O submarino foi encontrado a uma milha náutica de Penmarch, na costa francesa, a uma profundidade de 85 metros. A descoberta foi feita pela Expedição Scyllias. Curiosos sobre os comentários de pescadores locais, que diziam sempre enroscar suas linhas em algum objeto no fundo do mar em determinado ponto da costa, os mergulhadores decidiram investigar.
Em uma hora de mergulho, encontraram um submersível de aproximadamente 70 metros de extensão, com canhões na proa (aparentemente 105 milímetros) e na popa (88 milímetros), características idênticas às do U-93. Além disso, outras duas razões levaram os mergulhadores a acreditar que descobriram o submarino de Gerlach. Na I Guerra (1914/1918), apenas dois submarinos alemães – os chamados U-boots – operavam na região, o U-93 e o U-84. Já na II Guerra Mundial (1939/1945), nenhum submersível desapareceu na região.
Embora o U-84 e o U-93 tivessem caracterísicas similares, Yves Duffeil, especialista em submarinos de guerra e membro da expedição, foi taxativo ao garantir que o U-boot encontrado seria o de Gerlach. Segundo os mergulhadores, que permaneceram nas imediações do submersível por apenas 13 minutos, o quiosque (parte alta, onde ficavam os vigias na navegação submersa) está em boas condições. Além disso, a escotilha que dá acesso ao interior da embarcação está aberta.
– Será que os homens escaparam quando o submarino afundou ou ela (escotilha) abriu-se mais tarde? – questionou-se Jean-Louis Maurette, líder da expedição.
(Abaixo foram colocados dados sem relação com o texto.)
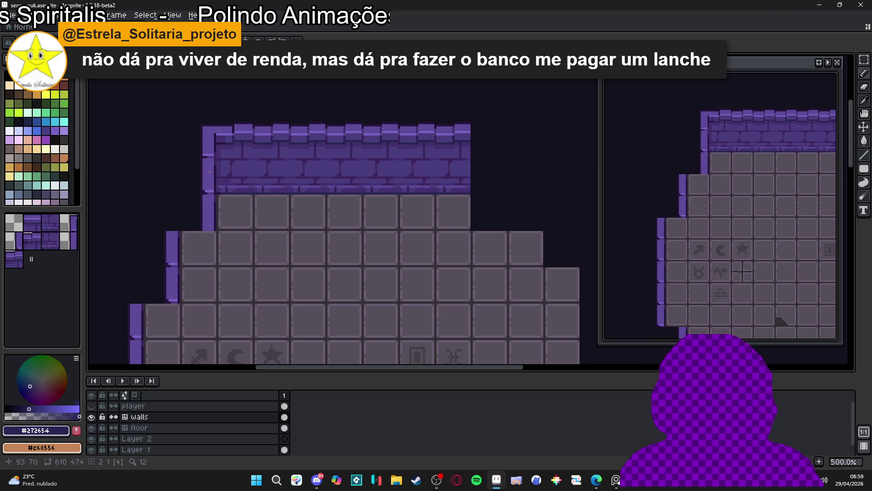
key(ctrl+apostrophe)
scroll(230, 151, up, 2)
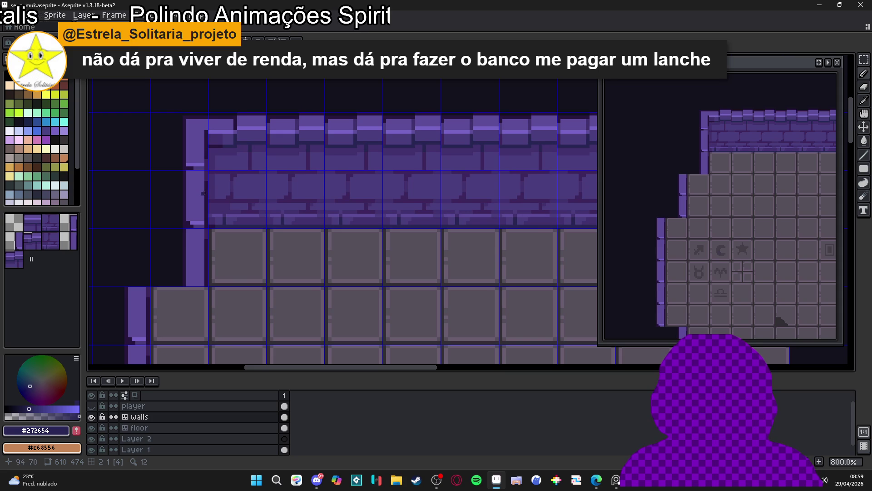
alt+click(185, 196)
click(185, 196)
shift+click(199, 192)
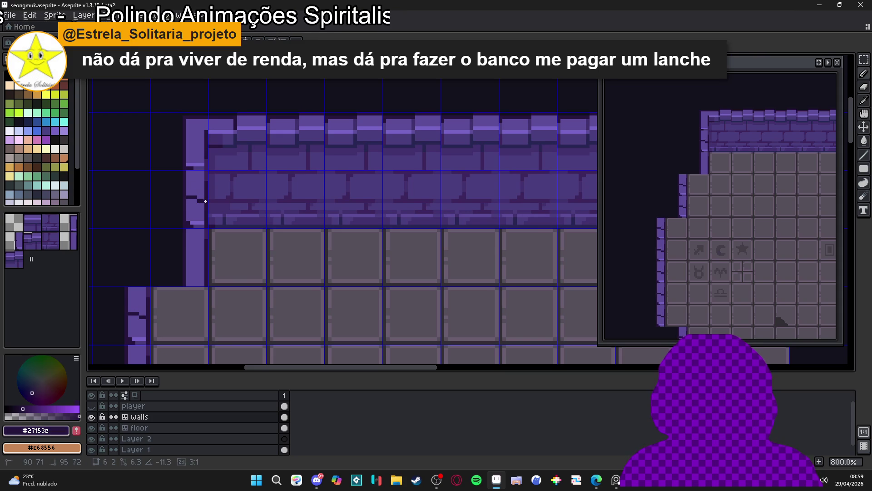
scroll(201, 197, down, 3)
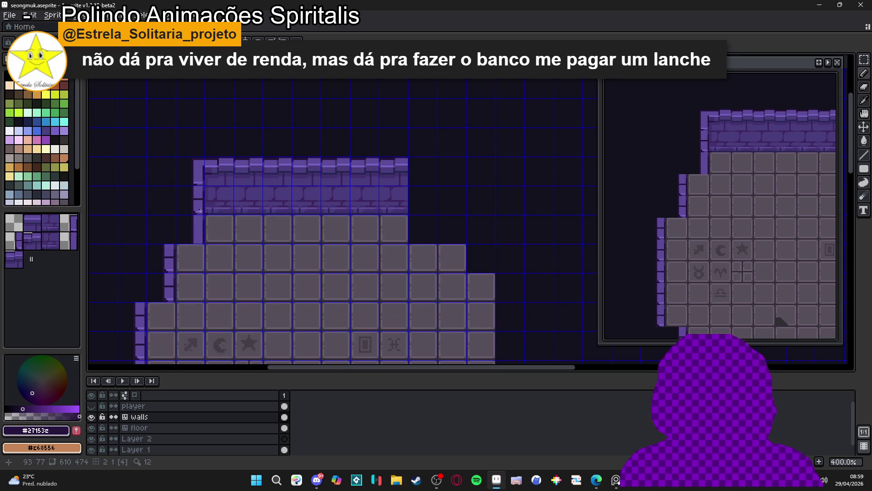
key(ctrl+s)
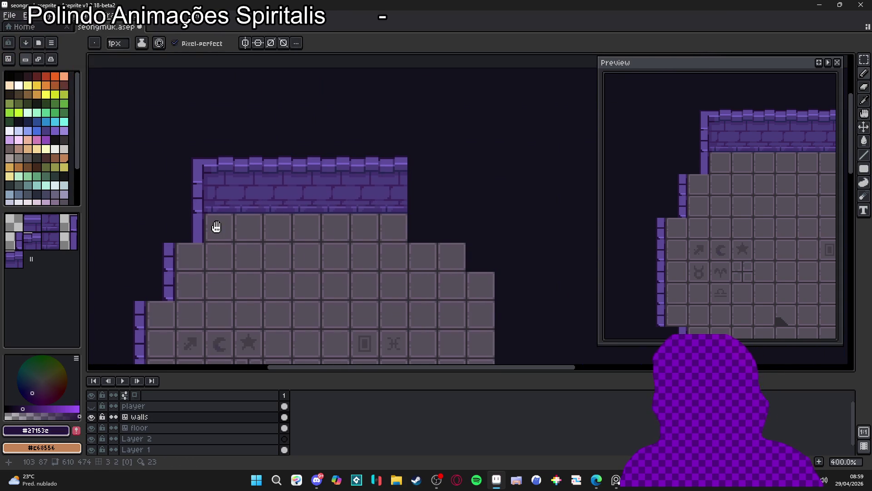
key(ctrl+apostrophe)
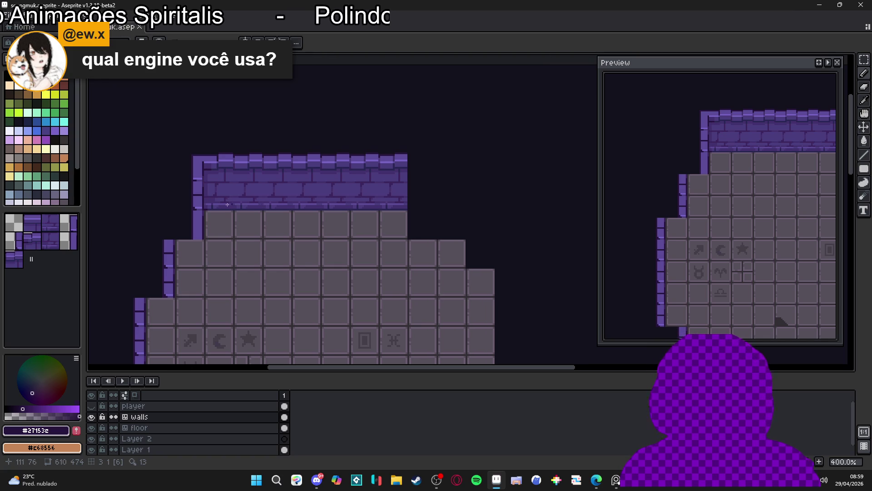
Step: Zoom in on the wall edge and pick a mid purple drawing colour
scroll(190, 181, up, 2)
Em 29 de dezembro de 1917, dois meses após o torpedeamento do Macau, o U-93 partiu em sua última missão. Um mês depois, em janeiro de 1918, o submarino simplesmente desapareceu, com todos os 39 tripulantes, em um episódio cuja causa até hoje não foi esclarecida. A principal hipótese levantada pelo comando da Marinha alemã era de que a embarcação tenha colidido com uma mina nas águas do Canal da Mancha, em 15 de janeiro de 1918. Agora, a possível descoberta do U-93 em águas francesas pode dar uma nova – e definitiva – versão para o fato.
Sumiço de brasileiros nunca foi explicado
O chanceler Nilo Peçanha dedicou-se pessoalmente a buscar explicações junto aos alemães a respeito do sumiço dos tripulantes brasileiros. De outubro de 1917 a janeiro de 1918, dezenas de telegramas cruzaram o Atlântico, envolvendo o Itamaraty e a embaixada brasileira em Berna, além de órgãos e representações diplomáticos na Alemanha e na Bélgica.
Entre os sobreviventes do naufrágio, circulava o boato de que Saturnino teria matado Gerlach com um tiro de pistola, sendo fuzilado em seguida pelos marujos alemães, assim como o companheiro brasileiro. No Brasil, falava-se da conhecida valentia do capitão. Para muitos, ele não teria aceitado a agressão ao seu navio e reagido, o que poderia ter determinado o seu destino. Mas não havia testemunhas que apontassem qualquer direção. Apenas boatos.
Em 16 de janeiro de 1918, o Ministério Imperial da Marinha alemã informou o governo brasileiro que, de acordo com a documentação do U-93, Saturnino e Arlindo teriam subido a bordo do submarino e, mais tarde, sido deixados em seu próprio bote salva-vidas – os demais tripulantes do Macau já haviam se afastado do local em duas baleeiras. A versão alemã abriu margem à hipótese de que os brasileiros pudessem ter sido recolhidos por algum navio, que posteriormente tivesse sido afundado na zona de guerra.
Durante quatro mandatos presidenciais, o governo brasileiro pressionou a Alemanha – sem sucesso – para que fornecesse informações mais concretas sobre o caso. Mas Saturnino e Arlindo nunca foram encontrados e, tampouco, sabe-se se e como morreram.